**WORK INSTRUCTION 1**
Repeat the records word for word, starting at the line containing "Rank the categories" and ending at the end of the records, and leave the pictures out.

(EXERCISE PASSAGE)

If this transformation is only relevant to alloc_iova_fast(), and we 
have to add a special parameter here to tell whether we were called from 
alloc_iova_fast(), doesn't it seem more sensible to just do it in 
alloc_iova_fast() rather than here?

But then the API itself has no strict requirement that a pfn passed to 
free_iova_fast() wasn't originally allocated with alloc_iova(), so 
arguably hiding the adjustment away makes it less clear that the 
responsibility is really on any caller of free_iova_fast() to make sure 
they don't get things wrong.

Robin.

> +
>   	if (size_aligned)
>   		align_mask <<= fls_long(size - 1);
>   
> @@ -288,21 +297,10 @@ void iova_cache_put(void)
>   }
>   EXPORT_SYMBOL_GPL(iova_cache_put);
>   
> -/**
> - * alloc_iova - allocates an iova
> - * @iovad: - iova domain in question
> - * @size: - size of page frames to allocate
> - * @limit_pfn: - max limit address
> - * @size_aligned: - set if size_aligned address range is required
> - * This function allocates an iova in the range iovad->start_pfn to limit_pfn,
> - * searching top-down from limit_pfn to iovad->start_pfn. If the size_aligned
> - * flag is set then the allocated address iova->pfn_lo will be naturally
> - * aligned on roundup_power_of_two(size).

(End EXERCISE PASSAGE)

**WORK INSTRUCTION 2**
Transcribe the part of the IOVA patch discussion starting at "But then the" and ending at "-288,21 +297,10 @@ void iova_cache_put(void)".

(MATERIAL TO PROCESS)

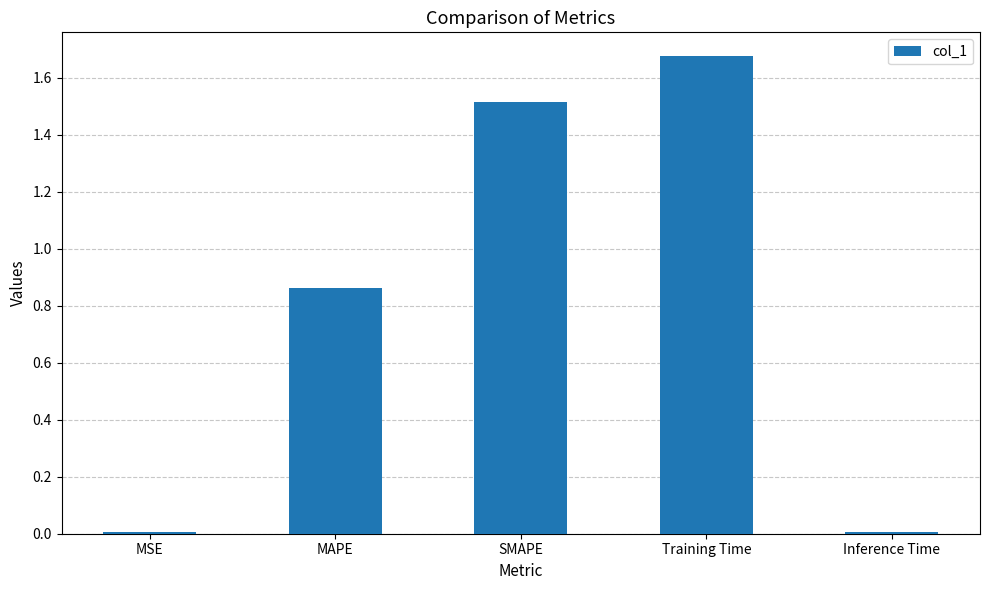

What is the label of the 5th bar from the right?

MSE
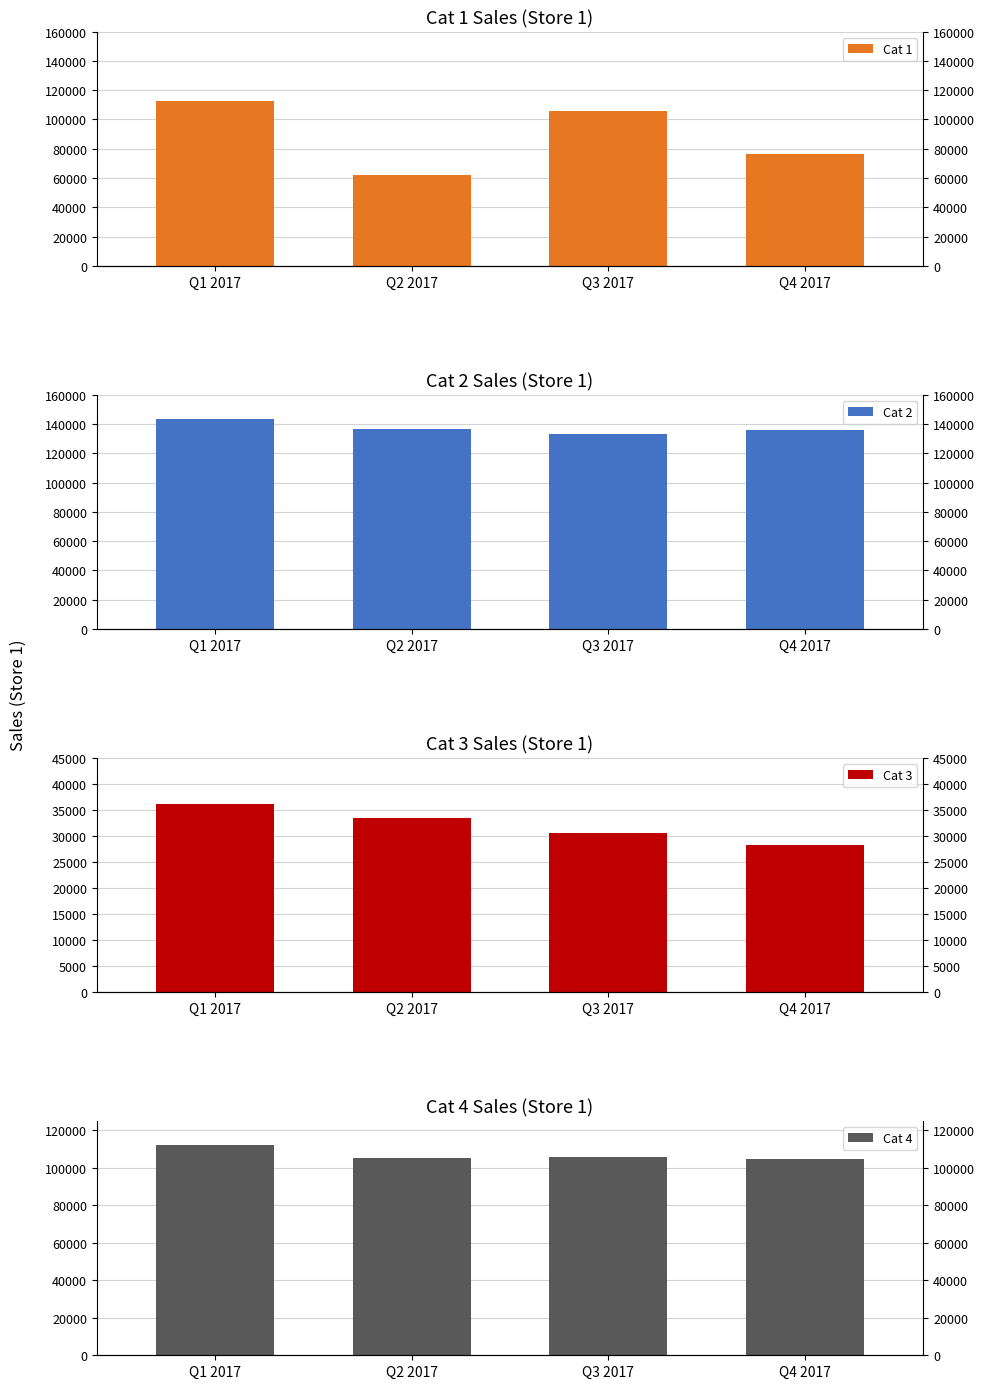

Reading left to right, extract all data points from this chart.

Cat 1: Q1 2017=112559.5	Q2 2017=62274.8	Q3 2017=105624.3	Q4 2017=76703.2
Cat 2: Q1 2017=143216.9	Q2 2017=136442.8	Q3 2017=132958.5	Q4 2017=135992.9
Cat 3: Q1 2017=36151.4	Q2 2017=33534.2	Q3 2017=30525.3	Q4 2017=28275.0
Cat 4: Q1 2017=112132.2	Q2 2017=105415.0	Q3 2017=105799.7	Q4 2017=104721.3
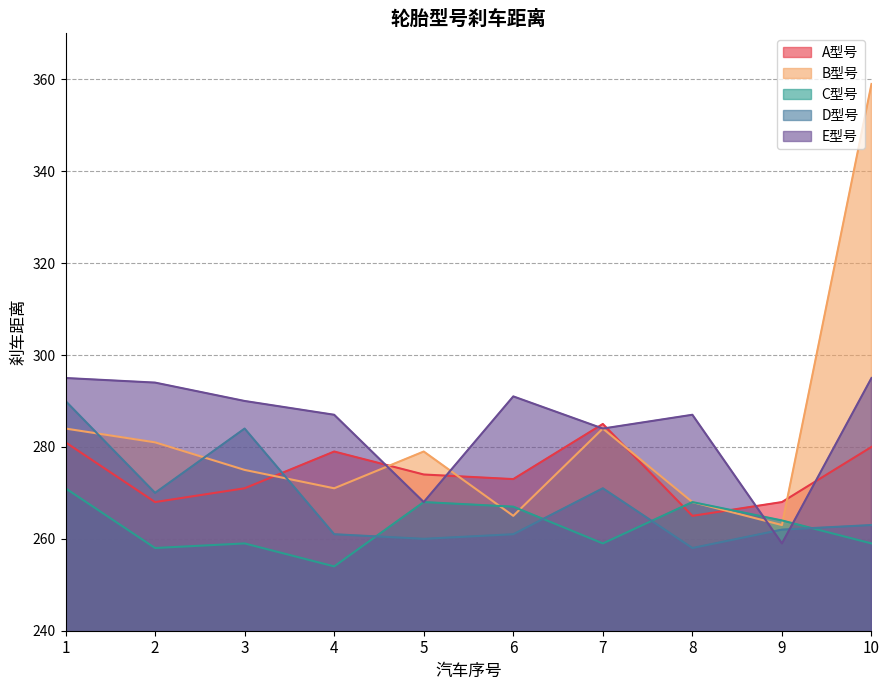

The C型号 series shows 93 at 7. True or false?

False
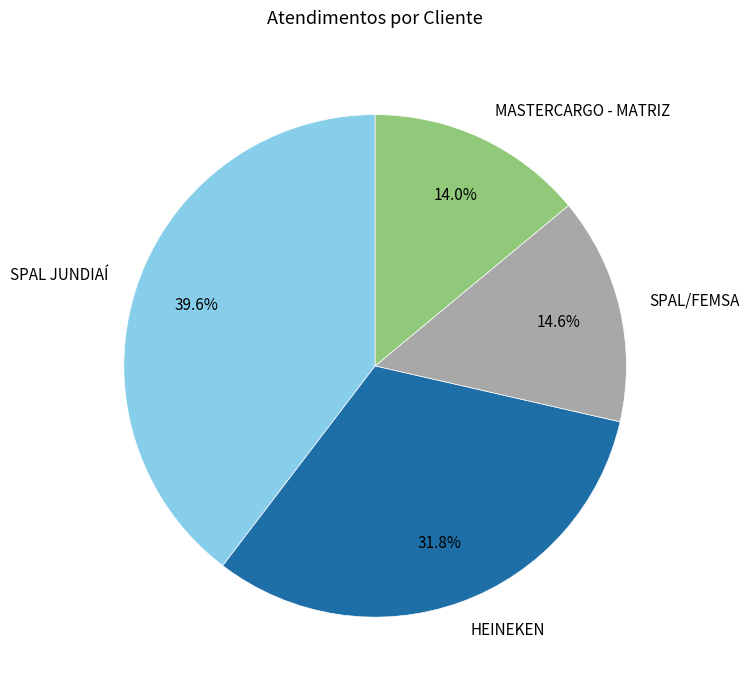

Which slice is the largest?

SPAL JUNDIAÍ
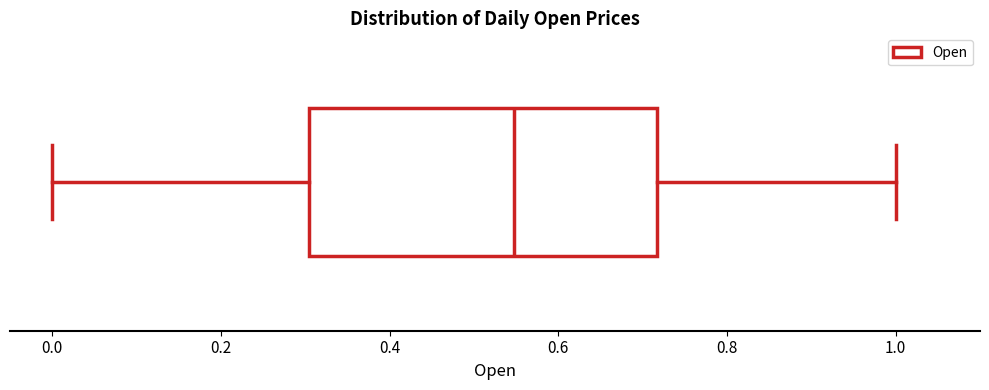

Where does the right whisker of the box end on the x-axis? The values are not printed on the chart, so give them approximately, as read against the axis.

1.00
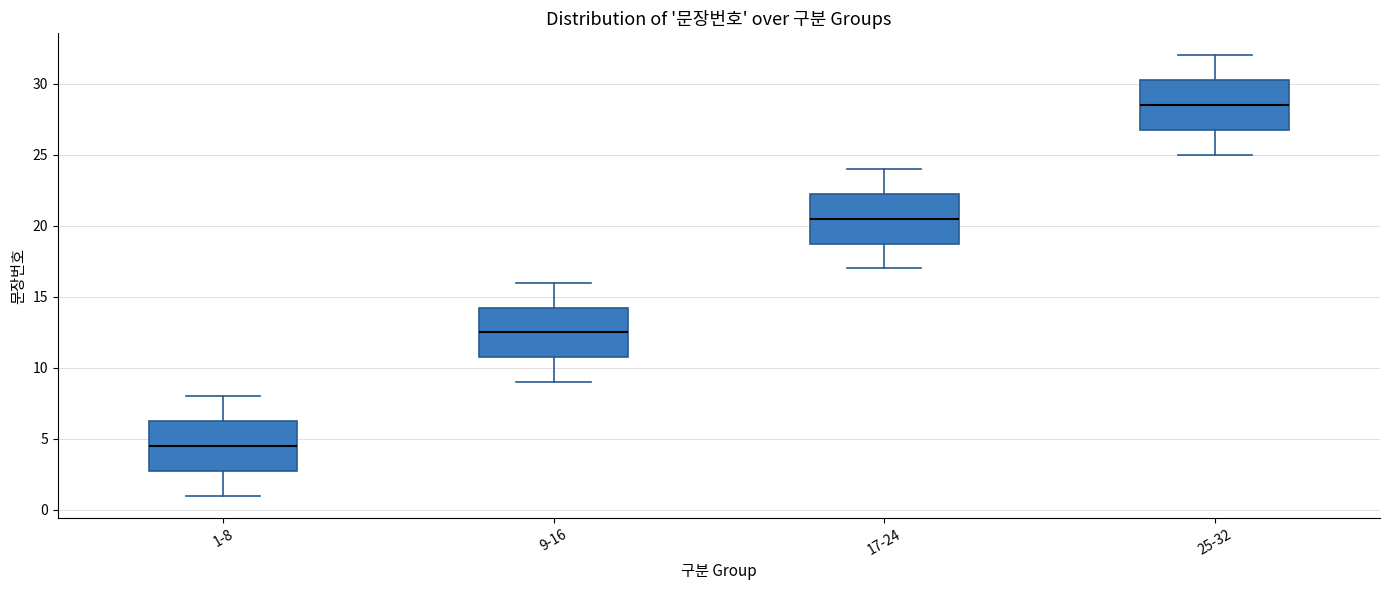

Reading left to right, transcribe this box plot: for each box, give where its median line is, the range the box spans, and where its two whiskers end, as read against the y-axis. The values are not printed on the chart, so give them approximately, as read against the axis.

1-8: median 4.5, box 3.0 to 6.5, whiskers 1.0 to 8.0
9-16: median 12.5, box 11.0 to 14.5, whiskers 9.0 to 16.0
17-24: median 20.5, box 19.0 to 22.5, whiskers 17.0 to 24.0
25-32: median 28.5, box 27.0 to 30.5, whiskers 25.0 to 32.0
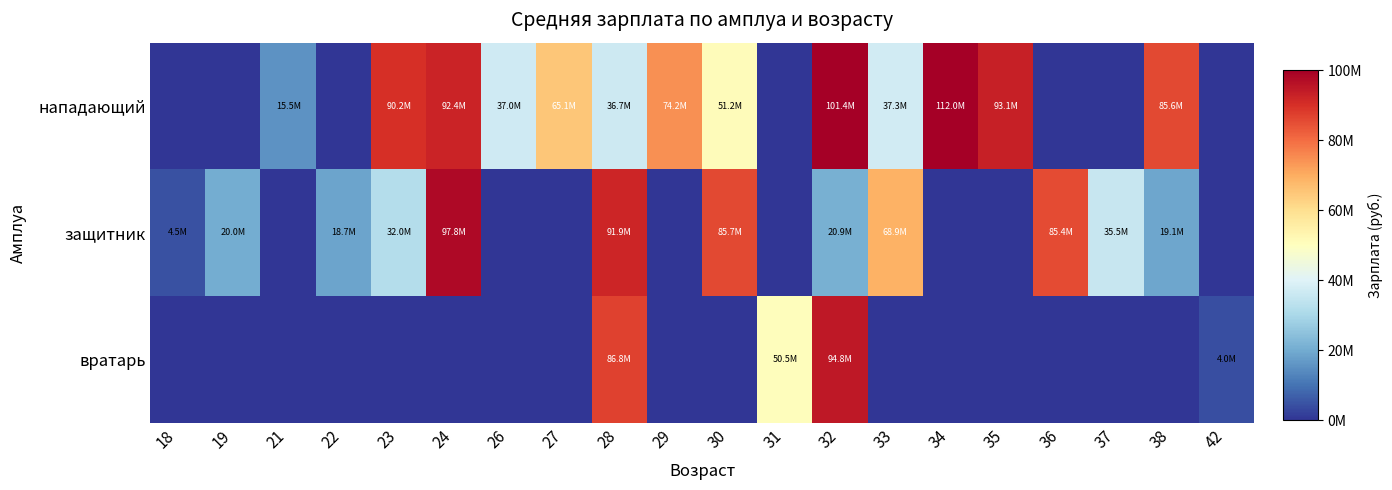

Which label corresponds to the largest value in the chart?

34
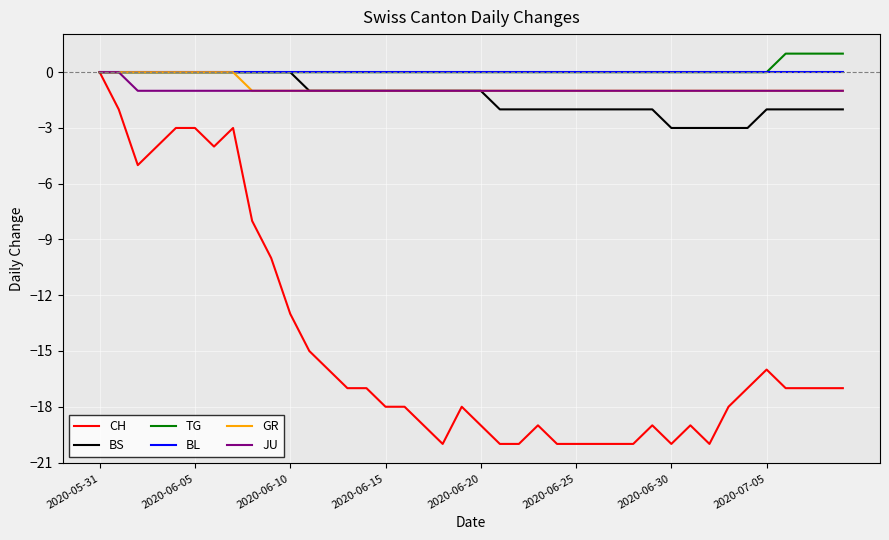

What is the difference between the second highest and minimum values in the TG series?

1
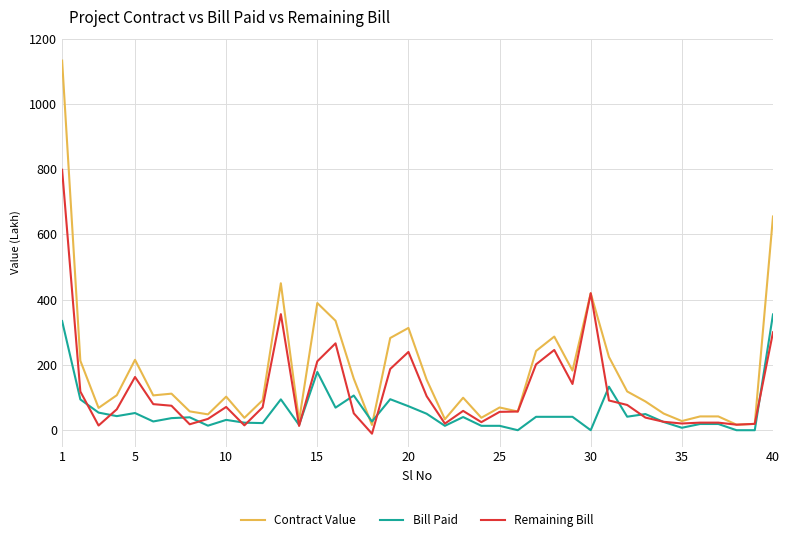

Count the number of data series in this chart.

3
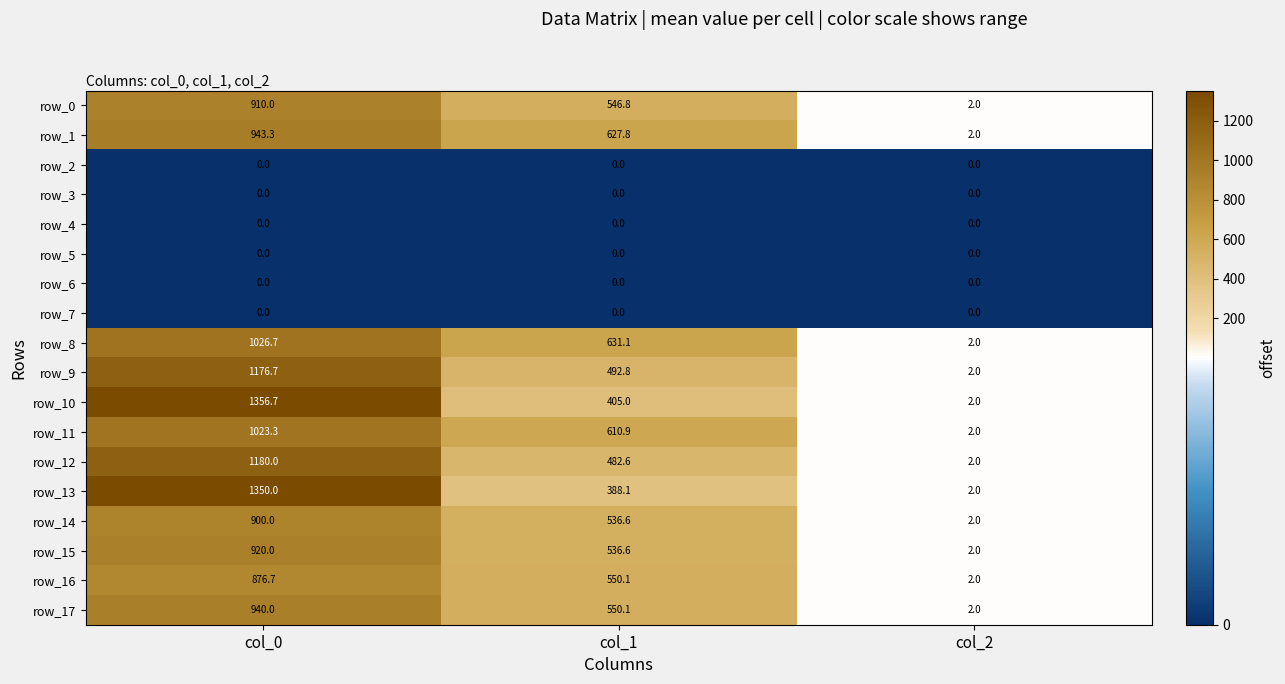

At which category is the sum across all series the highest?

col_0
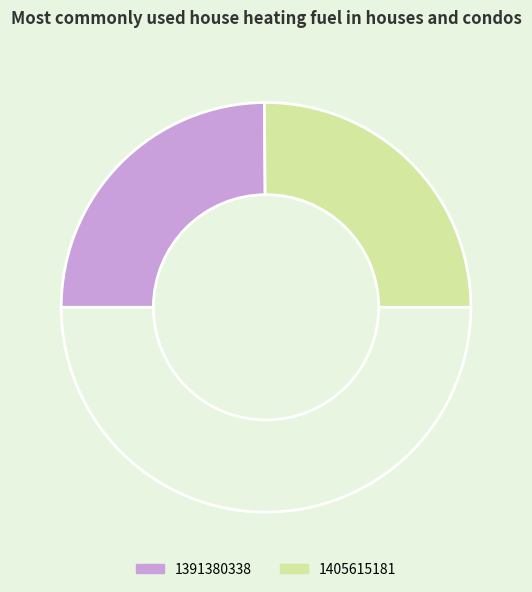

Rank the categories by value from lowest to highest.

1391380338, 1405615181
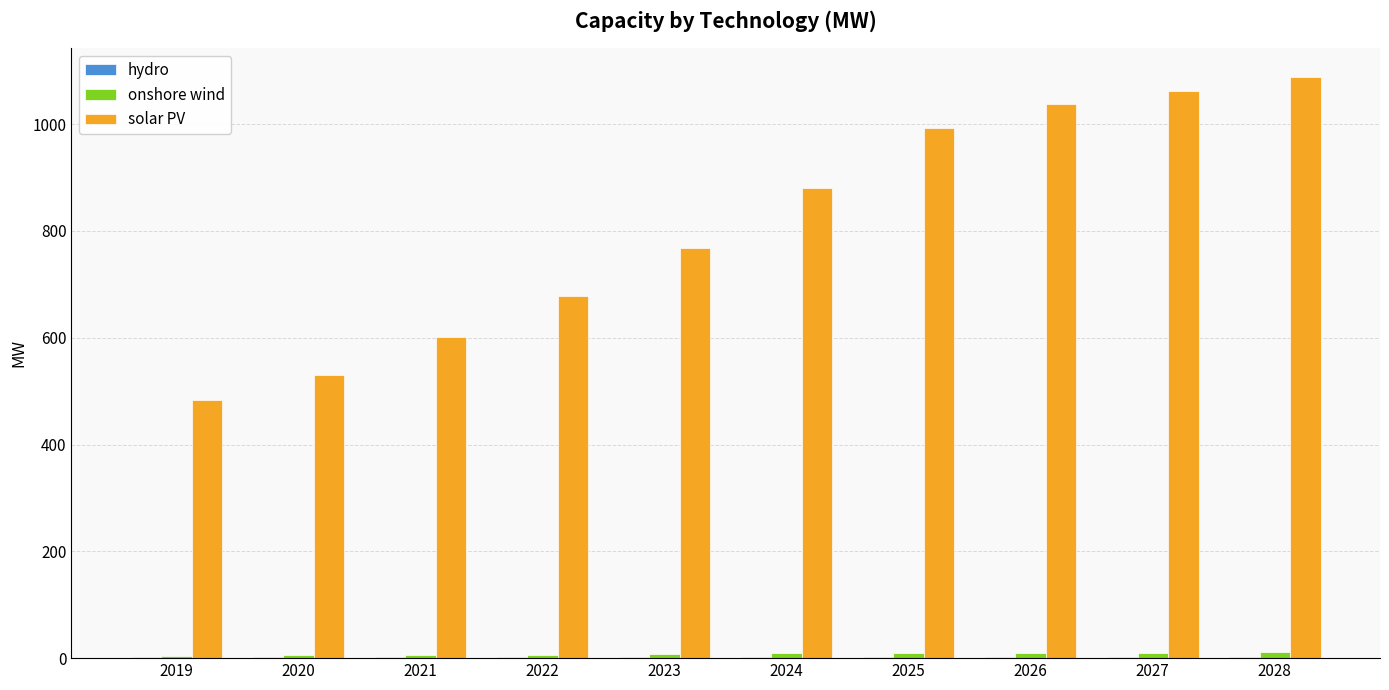

Which series has the largest total across all categories?

solar PV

(End MATERIAL TO PROCESS)

**RESPONSE BOX 1**
Rank the categories by value from lowest to highest.

1391380338, 1405615181

Which series has the largest total across all categories?

solar PV

**RESPONSE BOX 2**
But then the API itself has no strict requirement that a pfn passed to 
free_iova_fast() wasn't originally allocated with alloc_iova(), so 
arguably hiding the adjustment away makes it less clear that the 
responsibility is really on any caller of free_iova_fast() to make sure 
they don't get things wrong.

Robin.

> +
>   	if (size_aligned)
>   		align_mask <<= fls_long(size - 1);
>   
> @@ -288,21 +297,10 @@ void iova_cache_put(void)